Old-fashioned Hollywood biopics such as Funny Girl and The Singing Nun embraced whole-cloth legend with unabashed glee. Here, by contrast, writer-director Robert Budreau uses overt signals — changes in color palette, film grain or simple context — to telegraph when he's about to shift from fact to fiction. We appreciate the cues, but when a film flaunts its habitual trespasses that way, you start to question everything: Did Baker's father (Stephen McHattie) really treat him so abysmally? Did Miles Davis (played here by Kedar Brown) actually dis him so savagely after a concert? Movies are works of imagination — we get that — but a biographical film should not send you from the theater with more questions than you brought in.

As Baker, Hawke deepens his string of indelible screen creations. Lovable and infuriating, his Baker alienates virtually every person around him, while keeping the viewer squarely in his corner. At the end, as Baker vacillates between staying clean and keeping the girl of his dreams, Hawke embroils us in his indecision — despite the obviousness of the correct choice.

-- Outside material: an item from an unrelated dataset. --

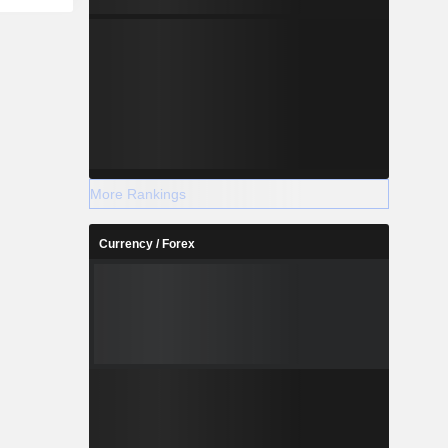
More Rankings
Currency / Forex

If you come for the music: Featuring original recordings and latter-day performances by top musicians, both films are sonically outstanding.

The soundtrack of Miles Ahead is a greatest-hits album from the master, a collection of too-cool riffs that include Davis' performances of the title track, "Seven Steps to Heaven" and "Nefertiti." (The stars of both films took trumpet lessons to learn the correct fingering, and Cheadle has said he got as good as he reckons Davis was at age 9. The real genius, apparently, materializes between teeth and mouthpiece.)

Born to Be Blue does not include original Chet Baker recordings; instead, trumpeter Kevin Turcotte sits in on the soundtrack, while Hawke lends his own breathy tenor to "My Funny Valentine" and "I've Never Been in Love Before." (Like Louis Armstrong, Baker was not above putting the horn down and letting loose with a vocal or two.)

Listen to each soundtrack as a reminder that musical genius comes across more vibrantly on vinyl than on film. To the credit of both movies, though, it's not for lack of trying.

Bill Newcott is a writer, editor and movie critic for AARP Media.